### Required work
Wherever a line in the data below holds "America", copy that line.

Data excerpts:
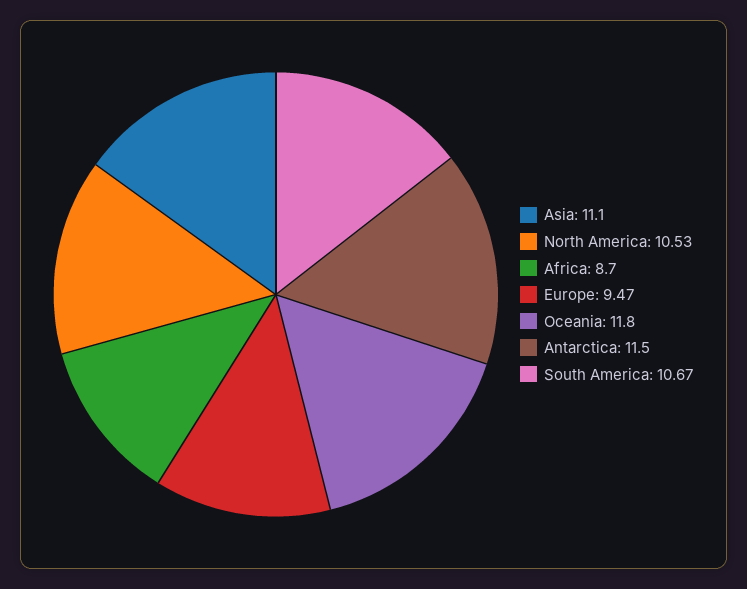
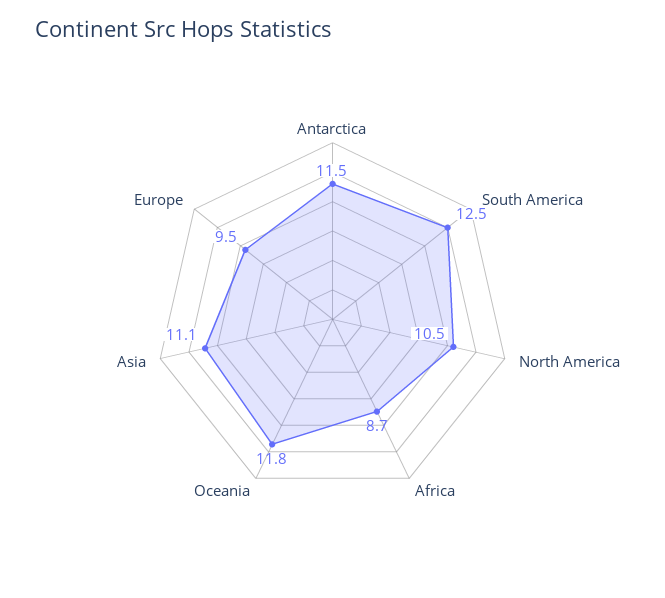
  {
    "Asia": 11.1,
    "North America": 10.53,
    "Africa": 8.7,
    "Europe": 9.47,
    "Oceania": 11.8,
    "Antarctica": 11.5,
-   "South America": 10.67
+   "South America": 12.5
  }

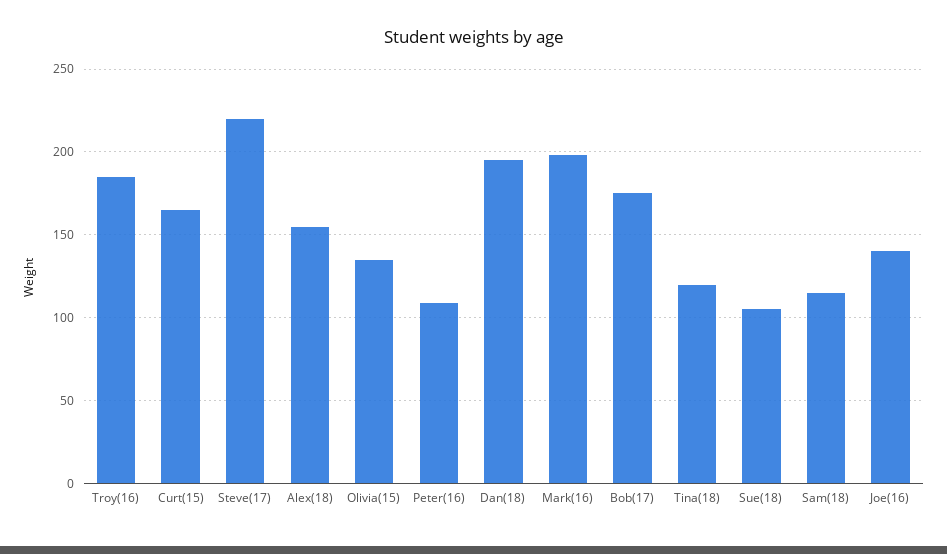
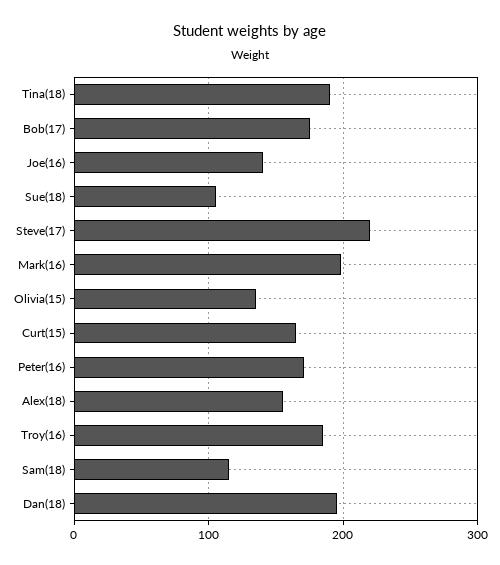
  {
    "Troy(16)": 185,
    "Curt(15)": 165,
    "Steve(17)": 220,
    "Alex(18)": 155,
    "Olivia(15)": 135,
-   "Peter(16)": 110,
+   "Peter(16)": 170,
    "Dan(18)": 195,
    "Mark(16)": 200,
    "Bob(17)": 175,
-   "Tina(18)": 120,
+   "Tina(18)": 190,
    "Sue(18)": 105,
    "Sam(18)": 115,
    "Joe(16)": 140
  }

### Expected answer
    "North America": 10.53,
-   "South America": 10.67
+   "South America": 12.5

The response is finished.